SARS-CoV-2, which causes the global pandemic coronavirus disease 2019 (Covid-19), belongs to a family of viruses known as coronaviruses that also include MERS‑CoV and SARS-CoV-1. Coronaviruses are commonly comprised of four structural proteins: Spike protein (S), Envelope protein (E), Membrane protein (M) and Nucleocapsid protein (N) (1). The SARS-CoV-2 S protein is a glycoprotein that mediates membrane fusion and viral entry. The S protein is homotrimeric, with each ~180-kDa monomer consisting of two subunits, S1 and S2 (2). In SARS-CoV-2, as with most coronaviruses, proteolytic cleavage of the S protein into S1 and S2 subunits is required for activation. The S1 subunit is focused on attachment of the protein to the host receptor, while the S2 subunit is involved with cell fusion (3-5). The S1 subunit can be further divided into an N-terminal domain (NTD) and a receptor binding domain (RBD). The SARS-CoV-2 NTD shares 50% and 20% amino acid (aa) sequence identity with the NTD of SARS-CoV-1 and MERS-CoV, respectively. The NTD is reported to bind L-SIGN and DC-SIGN in cells that don't express the ACE-2 receptor (6). Despite being heavily glycosylated, the NTD is capable of eliciting an immune response to produce potent neutralization antibodies, although at a reduced level than the ones targeting the RBD. Three immunogenic regions have been identified in the NTD: aa 14-20, aa 140-158, and aa 245-264 (7). Antibody cocktails targeting both NTD and RBD could provide better protection against SARS-CoV-2 infection. There are five mutations in the NTD of the B.1.617.2 variant.

References
  1. Wu, F. et al. (2020) Nature 579:265.

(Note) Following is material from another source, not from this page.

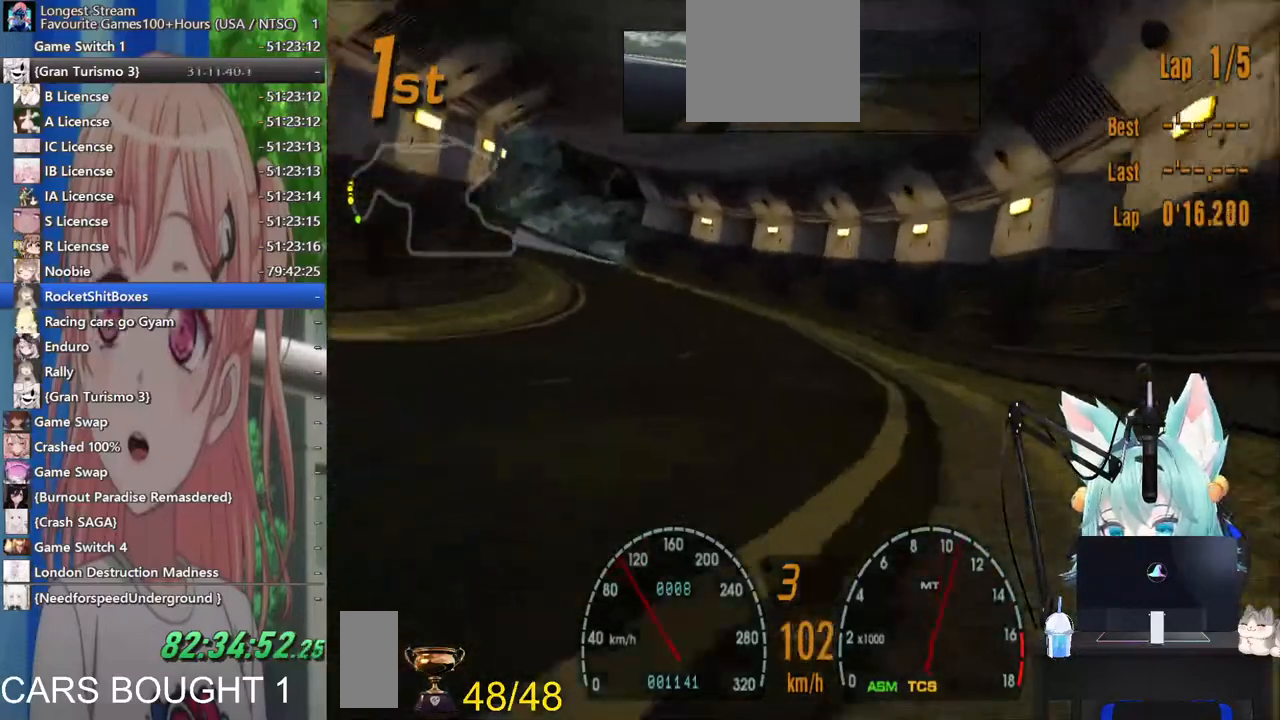
{"dt_ms": 500, "buttons": [], "left_stick": "left", "right_stick": "center", "events": [[100, "left_stick", "left"]]}
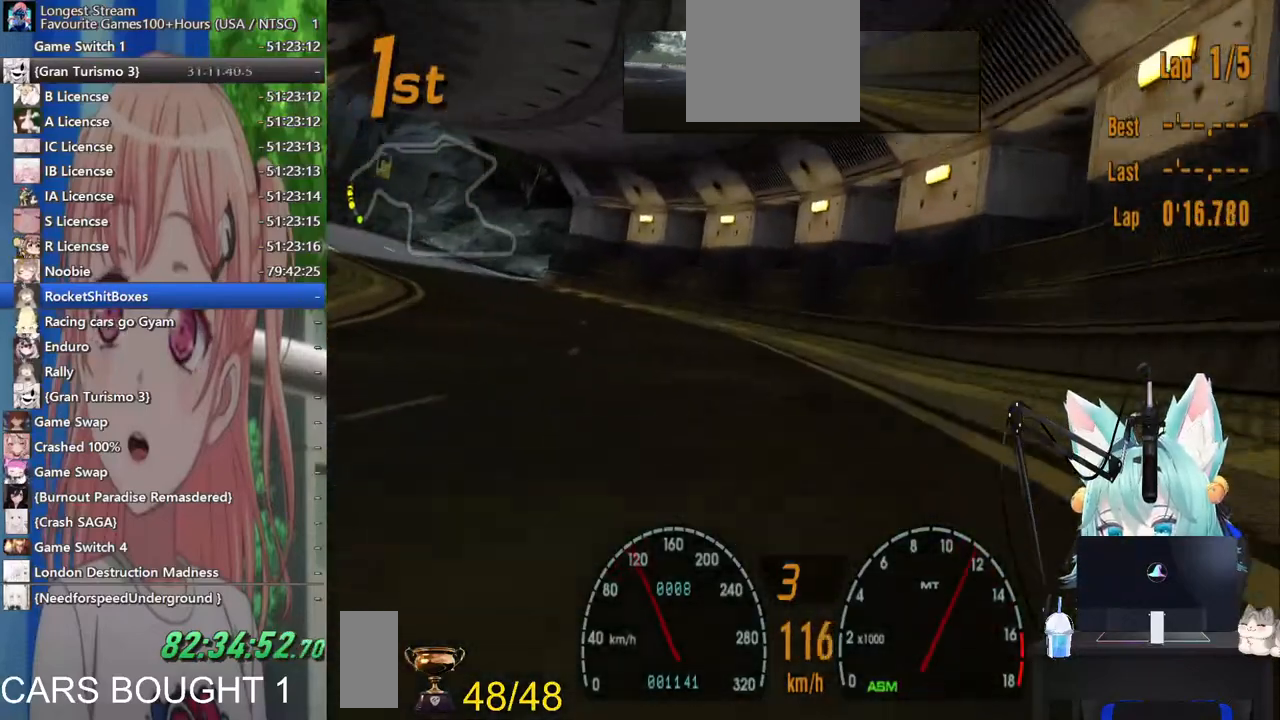
{"dt_ms": 500, "buttons": [], "left_stick": "left", "right_stick": "center", "events": []}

  2. Tortorici, M.A. and D. Veesler (2019). Adv. Virus Res. 105:93.
  3. Bosch, B.J. et al. (2003) J. Virol. 77:8801.
  4. Belouzard, S. et al. (2009) Proc. Natl. Acad. Sci. 106:5871.
  5. Millet, J.K. and G.R. Whittaker (2015) Virus Res. 202:120.
  6. Soh, W.T. et al. (2020) bioRxiv doi: https://doi.org/10.1101/2020.11.05.369264.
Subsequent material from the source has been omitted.